Palabra de Wikipedia.
Añade: “Población total: 1.240.827 (2007)”. Supongo
que se refiere a personas.
Añade: “A la Isla Mauricio se le
conoce en el mundo como la Isla Playa. Perdida en medio del Índico, este
pequeño pedazo de paraíso está rodeado de lagunas. Los diferentes tonos azules
ilustran los fondos cristalinos del mar”.
Obra de algún poeta frustrado tecleando basura en
un mac mientras muerde un donut, sin duda. Peor: obra de algún don nadie que se
cree un poeta malogrado con tendencia al sobrepeso por culpa de las crueles
circunstancias de la vida moderna, lo estoy viendo.

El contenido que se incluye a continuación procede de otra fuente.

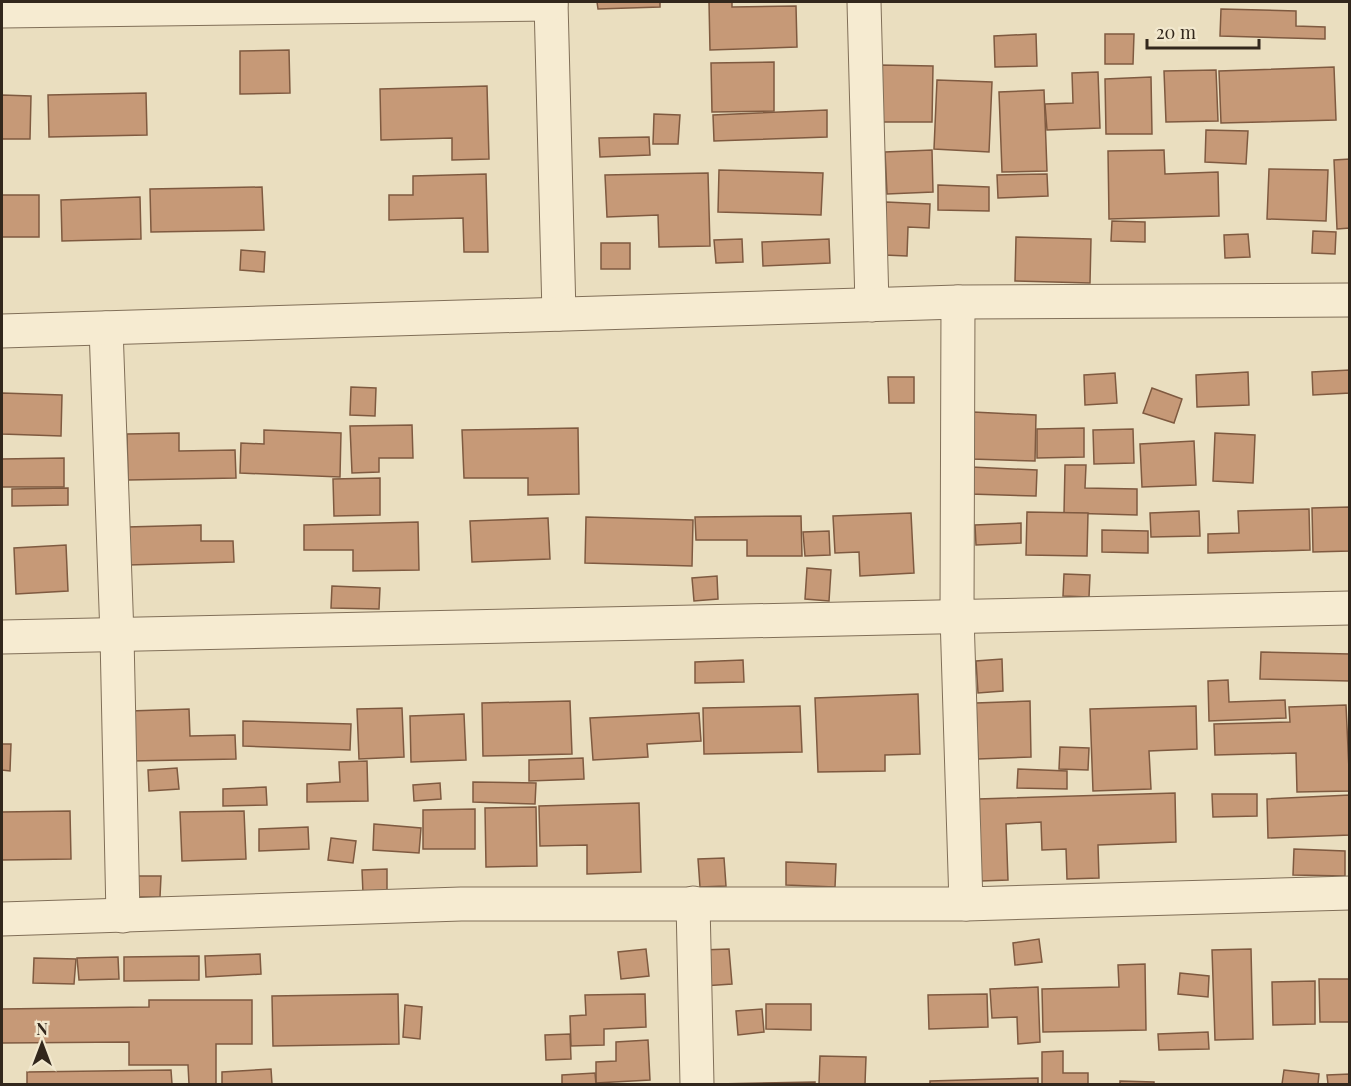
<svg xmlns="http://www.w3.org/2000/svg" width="1351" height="1086" font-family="'Playfair Display',serif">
<rect width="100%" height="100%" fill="#eadebf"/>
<g fill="#c69977" stroke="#7f5a40" stroke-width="1.5">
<polygon points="597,2 660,2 660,7 598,9"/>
<polygon points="709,2 732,2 732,7 796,6 797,47 710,50"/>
<polygon points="1221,9 1296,11 1296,26 1325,27 1325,39 1220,36"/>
<polygon points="1036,34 1037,66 995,67 994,36"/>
<polygon points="1105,34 1134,34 1133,64 1105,64"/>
<polygon points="289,50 290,93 240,94 240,51"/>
<polygon points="774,62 774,111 712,112 711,63"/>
<polygon points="879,65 933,66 932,122 878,122"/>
<polygon points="1334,67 1336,120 1221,123 1219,71"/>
<polygon points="1216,70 1218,121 1166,122 1164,71"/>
<polygon points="1098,72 1100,128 1047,130 1045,104 1073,103 1072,73"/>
<polygon points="1151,77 1152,134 1106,134 1105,79"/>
<polygon points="937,80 992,82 989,152 934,149"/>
<polygon points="487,86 489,159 452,160 452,138 381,140 380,89"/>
<polygon points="1044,90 1047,171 1002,172 999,92"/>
<polygon points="146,93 147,135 49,137 48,95"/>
<polygon points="2,95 31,96 30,139 2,139"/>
<polygon points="827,110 827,137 714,141 713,115"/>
<polygon points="654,114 680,115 678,144 653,144"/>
<polygon points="1206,130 1248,131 1246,164 1205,162"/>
<polygon points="649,137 650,155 600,157 599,138"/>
<polygon points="932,150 933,192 887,194 885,152"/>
<polygon points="1164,150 1165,174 1218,172 1219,216 1109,219 1108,151"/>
<polygon points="1350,159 1350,228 1337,229 1334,160"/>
<polygon points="1269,169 1328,170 1326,221 1267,219"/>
<polygon points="719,170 823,173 821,215 718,212"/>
<polygon points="708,173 710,246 659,247 658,215 607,217 605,175"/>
<polygon points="486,174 488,252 464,252 463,218 389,220 389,195 413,195 413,176"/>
<polygon points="1047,174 1048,196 998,198 997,175"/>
<polygon points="938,185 989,187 989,211 938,210"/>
<polygon points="262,187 264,230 151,232 150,189"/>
<rect x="2" y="195" width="37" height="42"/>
<polygon points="140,197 141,239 62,241 61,200"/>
<polygon points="886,202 930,204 929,228 908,227 907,256 884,255"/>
<polygon points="1112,221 1145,222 1145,242 1111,241"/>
<polygon points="1313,231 1336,232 1335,254 1312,253"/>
<polygon points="1248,234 1250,257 1225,258 1224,235"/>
<polygon points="1016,237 1091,239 1090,283 1015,281"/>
<polygon points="742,239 743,262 716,263 714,240"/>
<polygon points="829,239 830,263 763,266 762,242"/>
<rect x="601" y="243" width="29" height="26"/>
<polygon points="241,250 265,252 264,272 240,270"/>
<polygon points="1350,370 1350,393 1313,395 1312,372"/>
<polygon points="1248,372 1249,405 1197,407 1196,375"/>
<polygon points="1115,373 1117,403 1085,405 1084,375"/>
<polygon points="888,377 914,377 914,403 889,403"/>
<polygon points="351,387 376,388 375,416 350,415"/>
<polygon points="1152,388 1182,399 1174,423 1143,413"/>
<polygon points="2,393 62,395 61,436 2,434"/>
<polygon points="973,412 1036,415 1035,461 972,459"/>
<polygon points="412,425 413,458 379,458 379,472 352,473 350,426"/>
<polygon points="578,428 579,494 528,495 528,478 464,478 462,430"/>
<polygon points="1084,428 1084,457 1037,458 1037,429"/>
<polygon points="1133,429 1134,463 1094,464 1093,430"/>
<polygon points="264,430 341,433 340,477 240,473 241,443 264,444"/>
<polygon points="179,433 179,451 235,450 236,478 128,480 127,434"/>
<polygon points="1215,433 1255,435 1253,483 1213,481"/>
<polygon points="1194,441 1196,485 1142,487 1140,444"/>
<polygon points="64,458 64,487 2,487 2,459"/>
<polygon points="1065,465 1086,465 1085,488 1137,489 1137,515 1064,513"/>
<polygon points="971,467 1037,470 1036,496 970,494"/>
<polygon points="380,478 380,515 334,516 333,479"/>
<polygon points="68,488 68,505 12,506 12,489"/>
<polygon points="1350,507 1350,551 1313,552 1312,508"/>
<polygon points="1309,509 1310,550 1208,553 1208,534 1239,533 1238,511"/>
<polygon points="1199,511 1200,536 1151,537 1150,513"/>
<polygon points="1027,512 1088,513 1087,556 1026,555"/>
<polygon points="911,513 914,573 860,576 859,552 835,553 833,516"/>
<polygon points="801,516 802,556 747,556 747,540 696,540 695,517"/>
<polygon points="586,517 693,520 692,566 585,563"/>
<polygon points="548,518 550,559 472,562 470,521"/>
<polygon points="418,522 419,570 353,571 353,550 304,550 304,525"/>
<polygon points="1021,523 1021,543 976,545 975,525"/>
<polygon points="201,525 201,541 233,541 234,562 128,565 127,527"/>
<polygon points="1102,530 1148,531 1148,553 1102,552"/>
<polygon points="829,531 830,555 805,556 803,532"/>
<polygon points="66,545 68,591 16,594 14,548"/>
<polygon points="807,568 831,570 829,601 805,599"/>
<polygon points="1064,574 1090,575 1089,597 1063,596"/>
<polygon points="717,576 718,599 694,601 692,578"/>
<polygon points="332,586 380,588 379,609 331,608"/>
<polygon points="1261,652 1350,654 1350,681 1260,679"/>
<polygon points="1002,659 1003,691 978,693 976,661"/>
<polygon points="743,660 744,682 695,683 695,662"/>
<polygon points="1228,680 1229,702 1285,700 1286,718 1209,721 1208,681"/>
<polygon points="918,694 920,754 885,755 885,771 818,772 815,698"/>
<polygon points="570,701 572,754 483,756 482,703"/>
<polygon points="1030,701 1031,757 978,759 976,703"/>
<polygon points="1346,705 1350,791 1297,792 1296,753 1215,755 1214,724 1290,722 1289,707"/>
<polygon points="800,706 802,752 704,754 703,708"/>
<polygon points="1196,706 1197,749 1149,751 1151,789 1093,791 1090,709"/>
<polygon points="402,708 404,757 359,759 357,709"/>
<polygon points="189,709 190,736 235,735 236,759 131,761 130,711"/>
<polygon points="699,713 701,741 647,744 648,757 593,760 590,718"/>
<polygon points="464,714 466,760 411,762 410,716"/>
<polygon points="243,721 351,724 350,750 243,746"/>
<polygon points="2,744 11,744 10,771 2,770"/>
<polygon points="1060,747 1089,748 1088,770 1059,769"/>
<polygon points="583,758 584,779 529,781 529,760"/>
<polygon points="367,761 368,801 307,802 307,784 340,782 339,762"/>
<polygon points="177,768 179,789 149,791 148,770"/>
<polygon points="1018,769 1067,771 1067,789 1017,788"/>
<polygon points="473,782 536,783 535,804 473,802"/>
<polygon points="440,783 441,799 414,801 413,785"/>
<polygon points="266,787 267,805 223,806 223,789"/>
<polygon points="1175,793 1176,842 1098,845 1099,878 1067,879 1066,849 1042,850 1041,822 1006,824 1008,880 981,881 978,799"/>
<polygon points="1212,794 1257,794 1257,816 1213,817"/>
<polygon points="1350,795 1350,835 1268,838 1267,799"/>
<polygon points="639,803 641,872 587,874 587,845 540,846 539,806"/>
<polygon points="536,807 537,866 486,867 485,808"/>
<polygon points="475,809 475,849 423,849 423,810"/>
<polygon points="70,811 71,859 2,860 2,812"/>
<polygon points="244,811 246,859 182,861 180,812"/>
<polygon points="374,824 421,828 419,853 373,850"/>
<polygon points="308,827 309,849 259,851 259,829"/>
<polygon points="331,838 356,841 353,863 328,860"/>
<polygon points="1294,849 1345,851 1345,876 1293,875"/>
<polygon points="724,858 726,886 700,887 698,859"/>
<polygon points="786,862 836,864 835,887 786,885"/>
<polygon points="387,869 387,893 363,894 362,870"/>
<polygon points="135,876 161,876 160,897 135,897"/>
<polygon points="1039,939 1042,962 1015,965 1013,943"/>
<polygon points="646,949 649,976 621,979 618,952"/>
<polygon points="729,949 732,984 703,986 701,950"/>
<polygon points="1251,949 1253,1039 1215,1040 1212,950"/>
<polygon points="260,954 261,974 206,977 205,956"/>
<polygon points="199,956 199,980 124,981 124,957"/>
<polygon points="118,957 119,979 79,980 77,958"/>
<polygon points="34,958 76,959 74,984 33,983"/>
<polygon points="1145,964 1146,1030 1043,1032 1042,989 1119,987 1118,965"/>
<polygon points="1180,973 1209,976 1208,997 1178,994"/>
<polygon points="1319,979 1350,979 1350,1022 1320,1022"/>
<polygon points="1315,981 1315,1024 1273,1025 1272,982"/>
<polygon points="1038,987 1040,1042 1018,1044 1017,1017 992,1018 990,989"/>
<polygon points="398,994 399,1044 273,1046 272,996"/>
<polygon points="645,994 646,1027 604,1029 604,1045 571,1046 570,1016 586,1015 585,995"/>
<polygon points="987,994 988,1027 929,1029 928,995"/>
<polygon points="149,1000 252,1000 252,1044 216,1044 216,1084 189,1084 188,1065 129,1065 129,1042 2,1043 2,1009 149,1007"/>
<polygon points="766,1004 811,1004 811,1030 766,1029"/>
<polygon points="405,1005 422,1007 420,1039 403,1037"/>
<polygon points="762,1009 764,1032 738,1035 736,1011"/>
<polygon points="1208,1032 1209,1049 1159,1050 1158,1034"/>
<polygon points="570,1034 571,1059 546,1060 545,1035"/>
<polygon points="648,1040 650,1080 596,1083 596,1062 616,1061 616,1042"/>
<polygon points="1063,1051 1063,1073 1088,1073 1088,1084 1042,1084 1042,1052"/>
<polygon points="820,1056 866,1057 865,1084 819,1084"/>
<polygon points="271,1069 272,1084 222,1084 222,1072"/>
<polygon points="171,1070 172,1084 27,1084 27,1072"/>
<polygon points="1284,1070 1319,1074 1318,1084 1282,1084"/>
<polygon points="595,1073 596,1084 562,1084 562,1075"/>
<polygon points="1350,1074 1350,1084 1328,1084 1327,1075"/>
<polygon points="1038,1078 1038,1084 930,1084 930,1081"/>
<polygon points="1120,1081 1154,1082 1154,1084 1120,1084"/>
<polygon points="815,1082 815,1084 716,1084"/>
</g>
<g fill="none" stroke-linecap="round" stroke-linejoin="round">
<g stroke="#816f58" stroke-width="35">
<g id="street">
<polyline points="551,2 559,314"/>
<polyline points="864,2 872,305"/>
<polyline points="2,11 551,4"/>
<polyline points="958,302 957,616 966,904"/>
<polyline points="106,328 117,636 123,916"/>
<polyline points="2,331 958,302 1350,300"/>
<polyline points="2,637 1350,608"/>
<polyline points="693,903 697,1084"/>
<polyline points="2,919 461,904 966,904 1350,893"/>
</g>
</g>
<use href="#street" stroke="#f6ebd1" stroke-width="33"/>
</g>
<rect width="1351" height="1086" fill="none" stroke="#32271c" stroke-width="6"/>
<g transform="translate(42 1044)" stroke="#f2e8ce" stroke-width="4.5" paint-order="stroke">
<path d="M0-4.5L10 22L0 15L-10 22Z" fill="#32271c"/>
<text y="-9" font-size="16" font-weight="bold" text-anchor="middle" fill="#32271c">N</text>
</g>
<path d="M1147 39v9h112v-9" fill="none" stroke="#32271c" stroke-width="3"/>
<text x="1156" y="39" font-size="18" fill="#32271c" stroke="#f2e8ce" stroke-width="4.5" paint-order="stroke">20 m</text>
</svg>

Y para respaldar mi hipótesis, Wikipedia, o, bueno,
su poeta reconvertido en panfletista a sueldo, se atreve a subir un peldaño más
en la escalera de la belleza barata de postal o anuncio de metro y escribe a
modo de indigesto colofón: “Cada fin de semana, las familias vienen a hacer picnic
en la playa entre las melodías de los vendedores de helados”.
Cuando lo leí le deseé una muerte dolorosa y lenta.
En fin, eso es todo lo que sé de Mauricio, Isla
Mauricio, la República del puñetero Mauricio o como quiera que se llame ese
rincón del planeta. Eso y que dentro de apenas dos horas coge un avión para
pasar allí los próximos ocho días y siete noches. Un paréntesis quizá eterno de
verano tropical. Mierda. Ojalá un tsunami barriera del mapa el archipiélago.
Justo ahora, antes del despegue.
Me he negado a conducir. Pero la acompaño porque lo
contrario supondría dejar el coche en el aparcamiento del aeropuerto. Es decir,
al menos una semana solo en casa y sin poder salir de esta ciudad tan pequeña.
También es posible que haya venido con ella solo para joderla con mi presencia.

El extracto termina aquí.